> [What you should do]
Below are records; the lines starting at the one with "column-gap: 12px ->" and ending at the one with "html: <tr> <td><span>DSRT</span></td>" must be reproduced exactly, both included. Pictures must not appear.

Input Start Marker

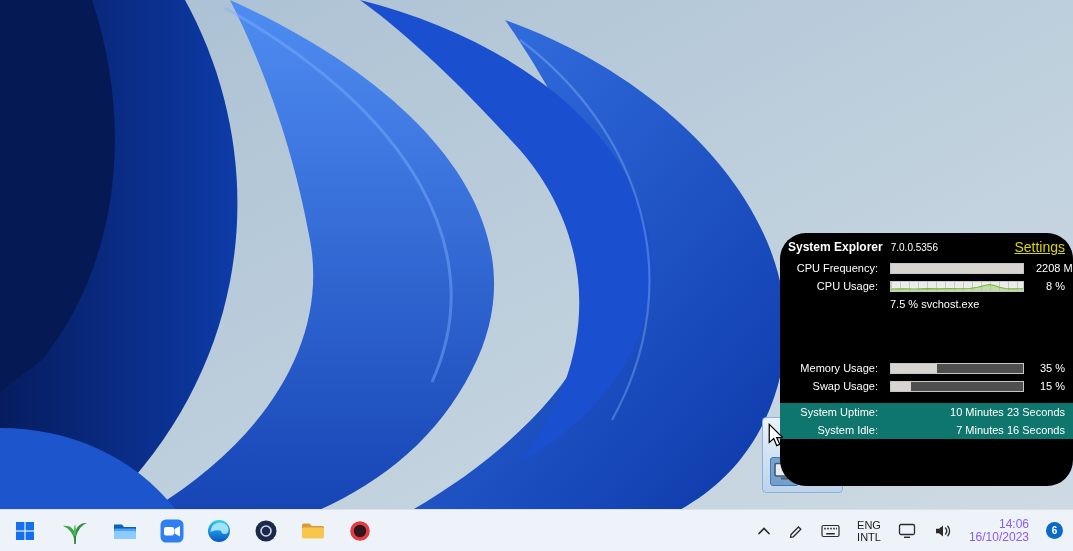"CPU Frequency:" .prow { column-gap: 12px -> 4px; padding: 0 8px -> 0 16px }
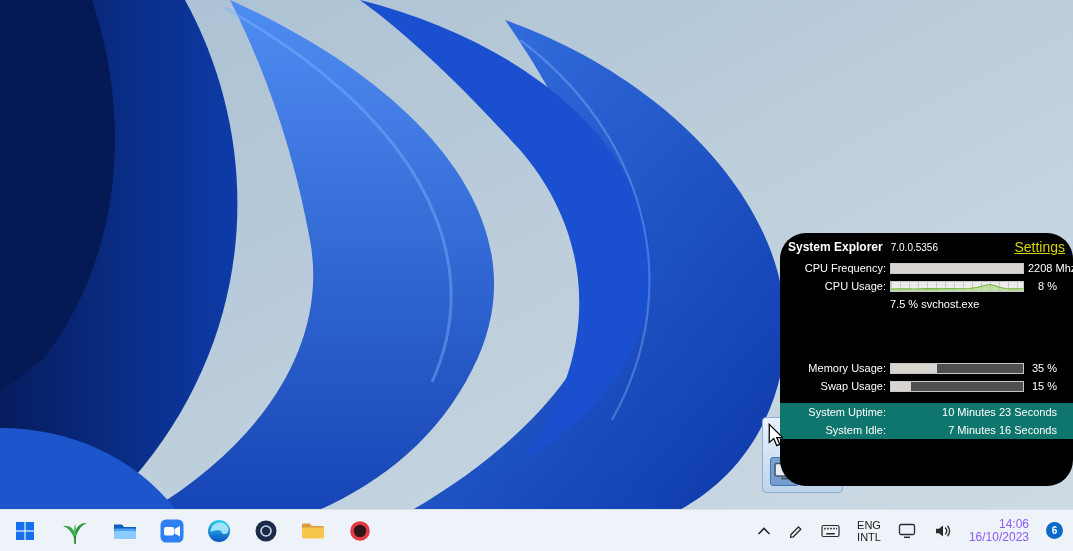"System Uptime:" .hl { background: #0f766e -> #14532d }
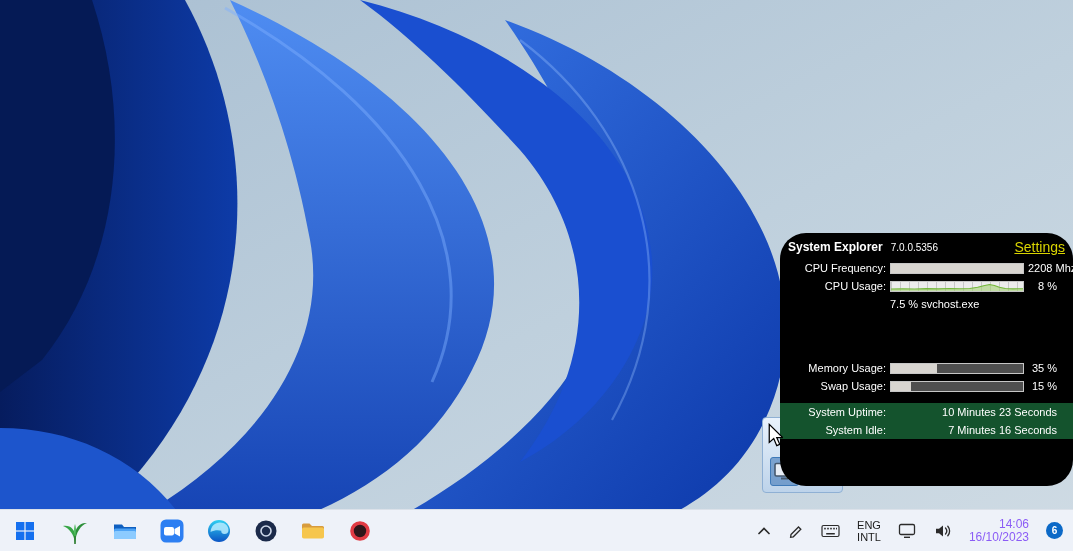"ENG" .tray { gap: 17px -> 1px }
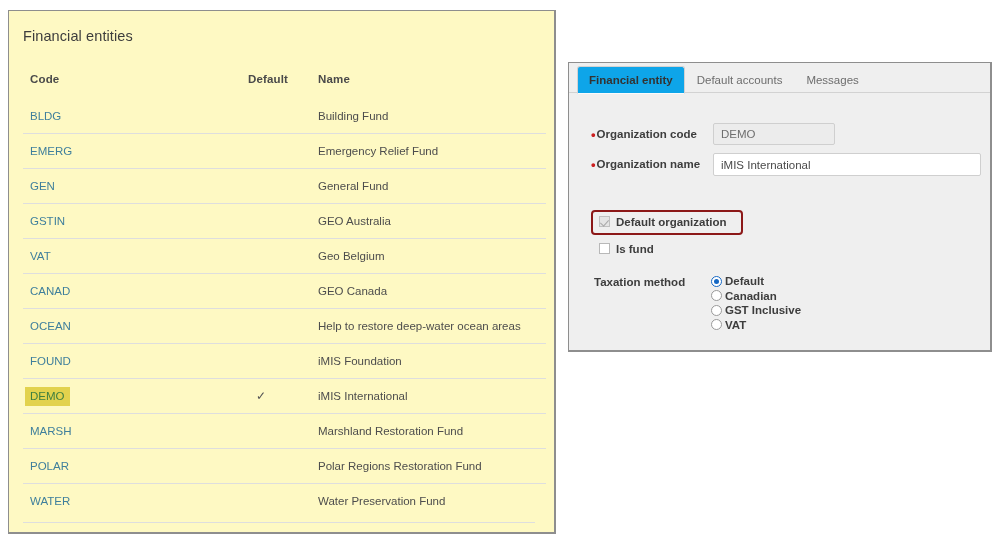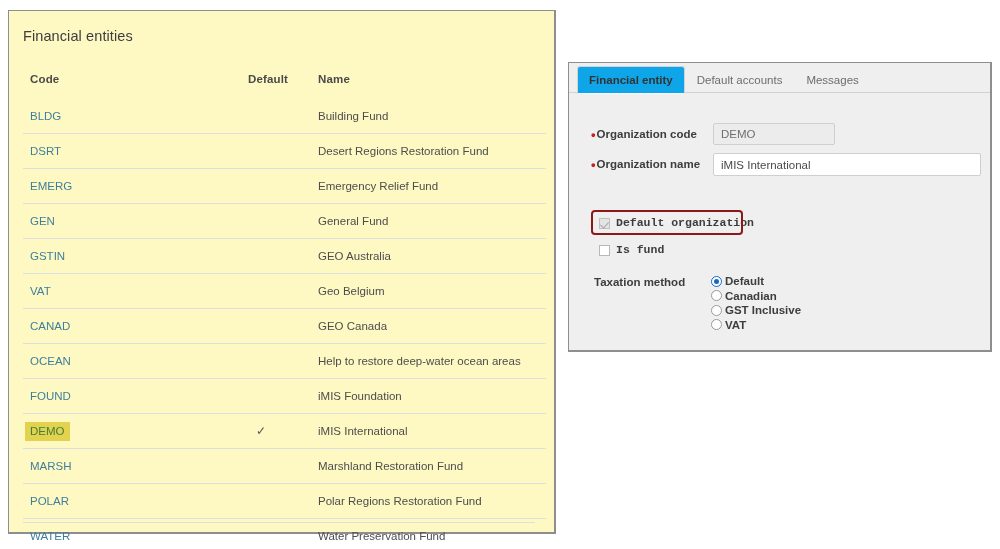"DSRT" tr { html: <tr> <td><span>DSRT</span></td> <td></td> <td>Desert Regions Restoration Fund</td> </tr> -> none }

Input End Marker
Input Start Marker

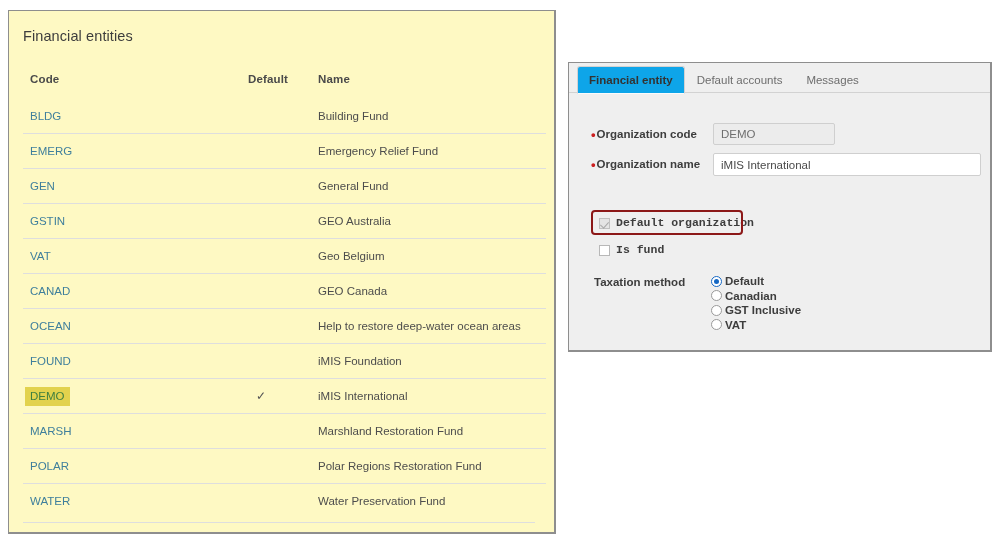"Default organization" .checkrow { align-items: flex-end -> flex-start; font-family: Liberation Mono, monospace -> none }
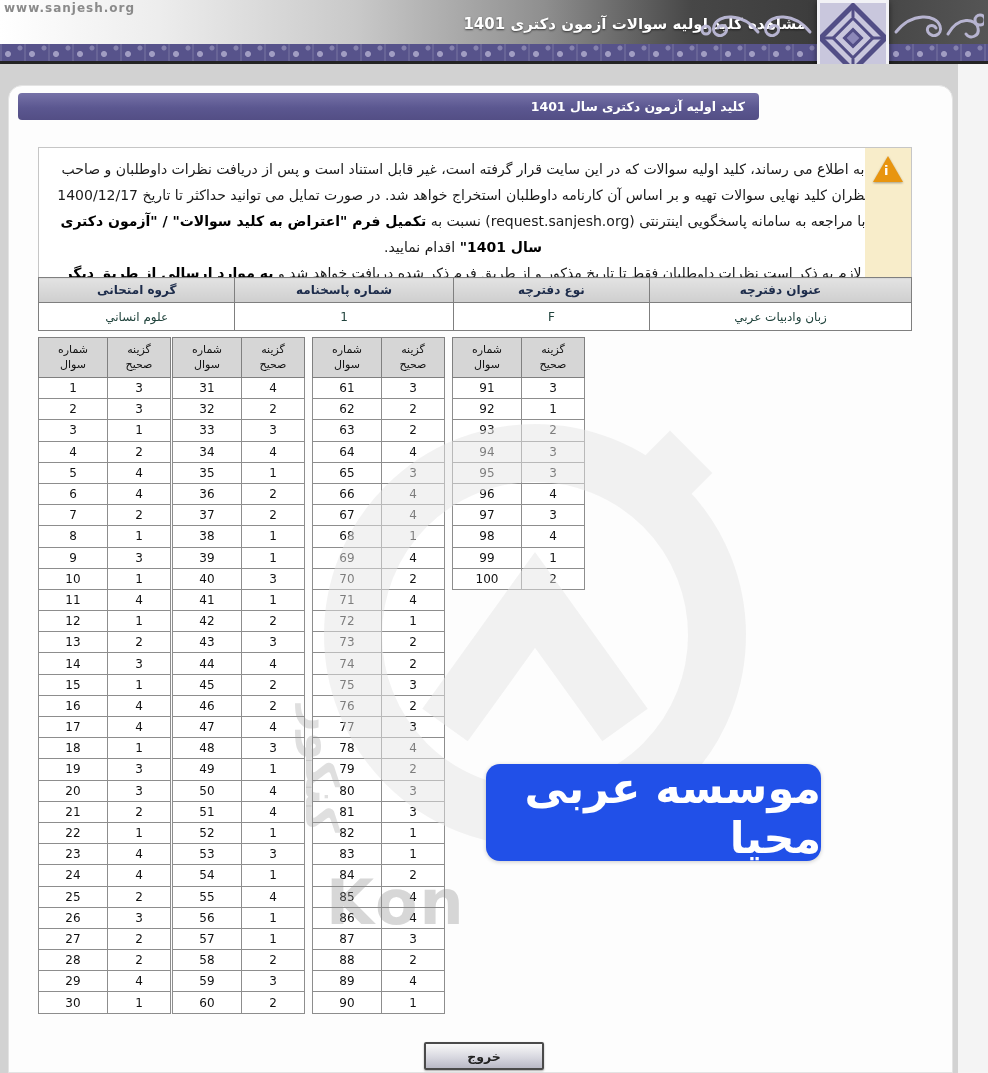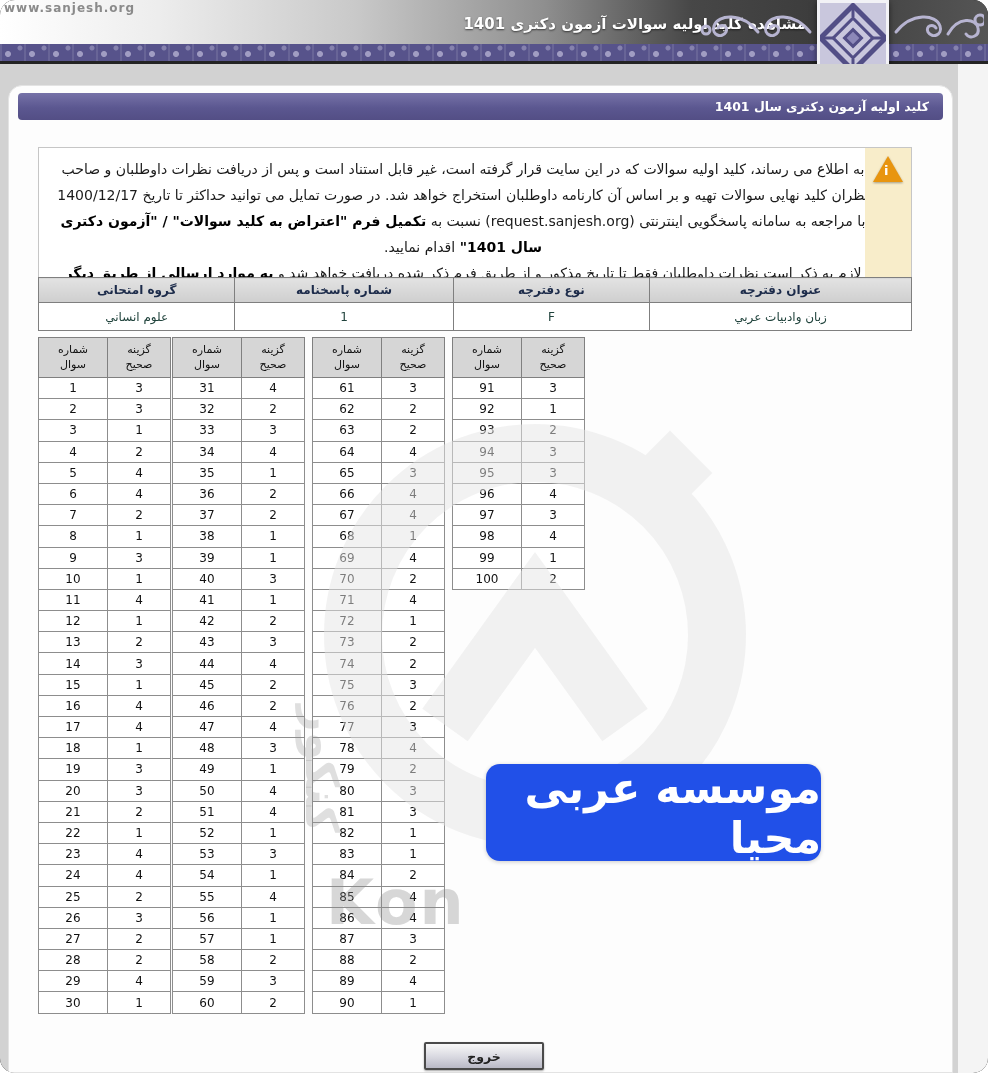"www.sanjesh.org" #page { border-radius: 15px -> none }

Input End Marker

> [Exercise solution]
"CPU Frequency:" .prow { column-gap: 12px -> 4px; padding: 0 8px -> 0 16px }
"System Uptime:" .hl { background: #0f766e -> #14532d }
"ENG" .tray { gap: 17px -> 1px }
"DSRT" tr { html: <tr> <td><span>DSRT</span></td> <td></td> <td>Desert Regions Restoration Fund</td> </tr> -> none }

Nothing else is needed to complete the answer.